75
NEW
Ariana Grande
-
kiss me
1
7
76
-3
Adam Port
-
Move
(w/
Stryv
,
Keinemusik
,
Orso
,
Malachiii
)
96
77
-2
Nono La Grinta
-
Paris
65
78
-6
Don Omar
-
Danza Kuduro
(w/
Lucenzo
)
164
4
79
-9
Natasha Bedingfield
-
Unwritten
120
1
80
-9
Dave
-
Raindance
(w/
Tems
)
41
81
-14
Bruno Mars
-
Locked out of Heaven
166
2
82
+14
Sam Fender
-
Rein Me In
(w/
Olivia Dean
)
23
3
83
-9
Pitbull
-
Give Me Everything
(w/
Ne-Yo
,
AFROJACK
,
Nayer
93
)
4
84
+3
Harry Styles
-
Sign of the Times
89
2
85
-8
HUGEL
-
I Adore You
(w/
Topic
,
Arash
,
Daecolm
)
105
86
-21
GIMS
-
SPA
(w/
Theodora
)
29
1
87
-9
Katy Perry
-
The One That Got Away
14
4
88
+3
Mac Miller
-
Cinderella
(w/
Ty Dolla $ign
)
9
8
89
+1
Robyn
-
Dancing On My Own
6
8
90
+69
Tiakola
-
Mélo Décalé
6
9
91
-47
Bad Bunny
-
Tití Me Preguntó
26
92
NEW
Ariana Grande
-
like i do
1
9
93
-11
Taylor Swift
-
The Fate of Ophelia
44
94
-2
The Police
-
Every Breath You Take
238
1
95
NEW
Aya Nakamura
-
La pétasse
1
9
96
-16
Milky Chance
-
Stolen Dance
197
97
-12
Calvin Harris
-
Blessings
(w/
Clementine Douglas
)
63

-- REQUIREMENT --
Print every line of the records above unchanged, in the same order.

-- ANSWER BELOW --
75
NEW
Ariana Grande
-
kiss me
1
7
76
-3
Adam Port
-
Move
(w/
Stryv
,
Keinemusik
,
Orso
,
Malachiii
)
96
77
-2
Nono La Grinta
-
Paris
65
78
-6
Don Omar
-
Danza Kuduro
(w/
Lucenzo
)
164
4
79
-9
Natasha Bedingfield
-
Unwritten
120
1
80
-9
Dave
-
Raindance
(w/
Tems
)
41
81
-14
Bruno Mars
-
Locked out of Heaven
166
2
82
+14
Sam Fender
-
Rein Me In
(w/
Olivia Dean
)
23
3
83
-9
Pitbull
-
Give Me Everything
(w/
Ne-Yo
,
AFROJACK
,
Nayer
93
)
4
84
+3
Harry Styles
-
Sign of the Times
89
2
85
-8
HUGEL
-
I Adore You
(w/
Topic
,
Arash
,
Daecolm
)
105
86
-21
GIMS
-
SPA
(w/
Theodora
)
29
1
87
-9
Katy Perry
-
The One That Got Away
14
4
88
+3
Mac Miller
-
Cinderella
(w/
Ty Dolla $ign
)
9
8
89
+1
Robyn
-
Dancing On My Own
6
8
90
+69
Tiakola
-
Mélo Décalé
6
9
91
-47
Bad Bunny
-
Tití Me Preguntó
26
92
NEW
Ariana Grande
-
like i do
1
9
93
-11
Taylor Swift
-
The Fate of Ophelia
44
94
-2
The Police
-
Every Breath You Take
238
1
95
NEW
Aya Nakamura
-
La pétasse
1
9
96
-16
Milky Chance
-
Stolen Dance
197
97
-12
Calvin Harris
-
Blessings
(w/
Clementine Douglas
)
63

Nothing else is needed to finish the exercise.